3.3 D5 describes a method for stripping moulding forms from solidified concrete, which uses an inflatable device. D5 does not disclose a method of pre-stressing components, since the panels are simply stripped from the surface of the concrete; there is also no disclosure of a rigid spacing means comprising a self-setting material.
3.4 The method of claim 1 is therefore novel with respect to the cited documents.
4. Inventive Step (Article 56 EPC)
4.1 D2 concerns lifting large storage tanks, and D5 describes stripping concrete moulds. D1 discloses a method of deflecting and pre-stressing constructional components by inflating a hollow element; the components are then held in position by a self-setting material. D1 thus provides the most appropriate starting point for the assessment of inventive step.
4.2 According to D1 a self-setting material having liquid-like properties, such as cement or synthetic resin, is pumped into a hollow element in the form of a long flexible bag.
Starting from D1, the technical problem to be solved is seen as how to improve the method of expanding a hollow element to deflect or pre-stress constructional components.
4.3 The solution, as defined in claim 1, lies in placing the self-setting medium in at least part of a remainder of the space between the constructional component (10) and the structural component (2) that is not occupied by the inflated hollow element (2).
This means that, unlike the method of D1, it is not necessary to use a self-setting material, such as cement, as the medium for expanding the tube, which has the advantages mentioned by the Appellant, the most relevant of which are as follows.
The claimed method requires the hollow element to be inflated by a fluid, such as air or a gas, which provides a more responsive medium giving greater control over the degree of deflection. It is also difficult to pump cement under pressure and specialist equipment is needed for this task; this can be avoided by the method of claim 1, since only a conventional compressor is required for pumping air or gas.
According to D1, the hollow element has two openings, one at each end (4a and 4b in Figure 1 of D1). The wet cement is pumped into the tube through the first opening until it is observed flowing out of the second, which is then closed; further pumping pressurises the tube. It is thus necessary to have access to both ends of the tube, which may be an inconvenience in some situations. Since the hollow element of claim 1 is inflated using a fluid, only one opening is required, and this disadvantage is avoided.

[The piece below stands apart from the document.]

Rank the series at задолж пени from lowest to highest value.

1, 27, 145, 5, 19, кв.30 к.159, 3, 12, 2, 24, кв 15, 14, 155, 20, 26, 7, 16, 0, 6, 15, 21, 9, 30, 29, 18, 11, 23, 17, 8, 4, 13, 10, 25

The method of claim 1 also has the effect that in the initial stages, the pressure can be borne solely by the inflatable element, and only when the self-setting material has hardened does it take over support from the inflatable element; thus, the cement can be applied relatively easily, whereas in the case of D1 the wet cement in the tube is under constant pressure.
4.4 Since none of the available prior art documents hint at providing these advantages by applying the self-setting material outside of the hollow element, the method of claim 1 has an inventive step.

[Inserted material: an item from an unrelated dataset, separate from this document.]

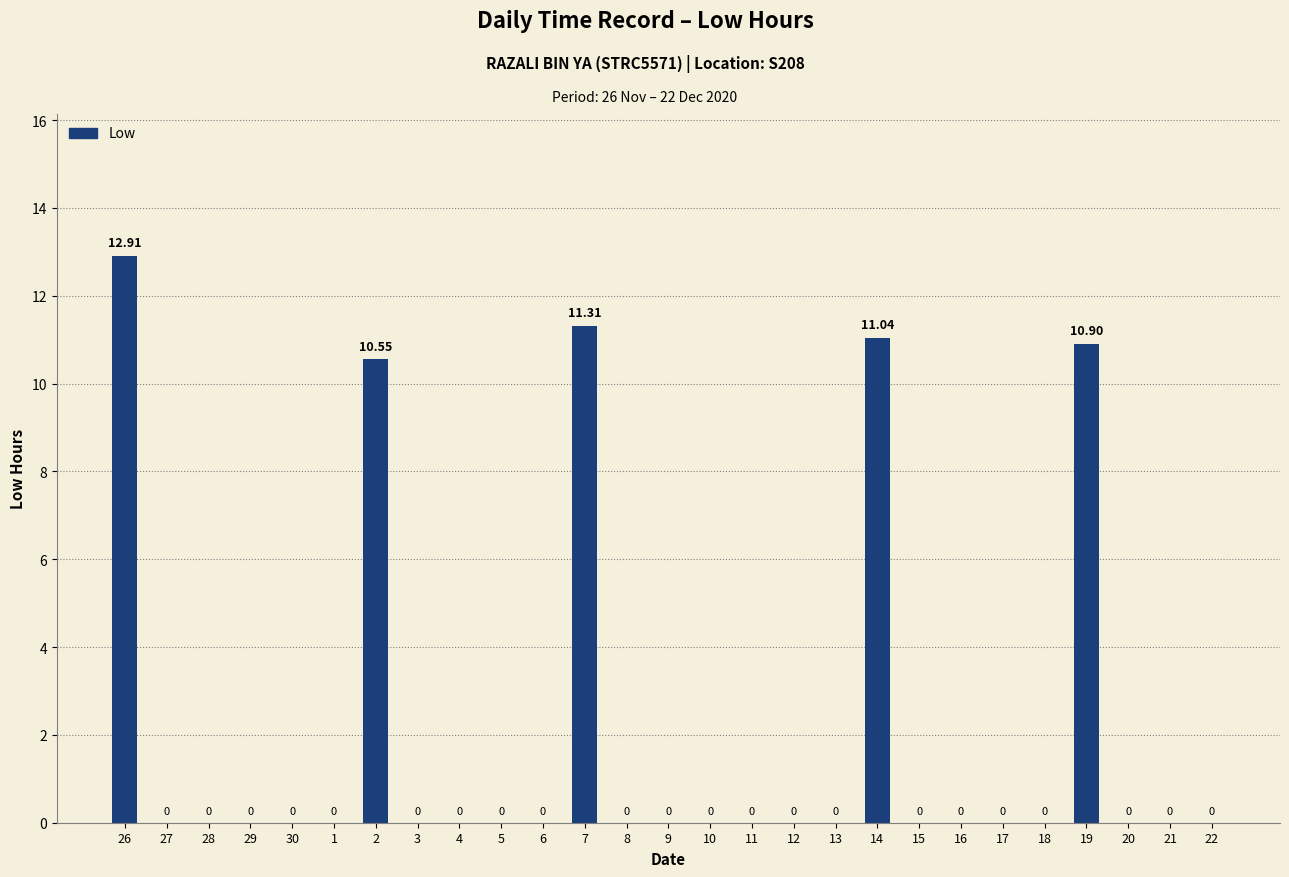

Which has a higher value, 7 or 12?

7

4.5 Claims 12 to 18 define a structure that comprises a hollow element in an inflated condition and a rigid spacing means in the form of a self-set material in the space not occupied by the hollow element. The subject-matter of these claims is novel and has an inventive step for the same reasons given above for the method of claim 1.
For these reasons it is decided that:
1. The decision under appeal is set aside.
2. The case is remitted to the department of first instance with the order to grant a patent in the following version:
Claims 1 to 18, as filed with the letter dated 13 November 2007
Description pages 1 to 11, as filed with the letter dated 13 November 2007;
Figures, sheets 1 to 6, as originally filed.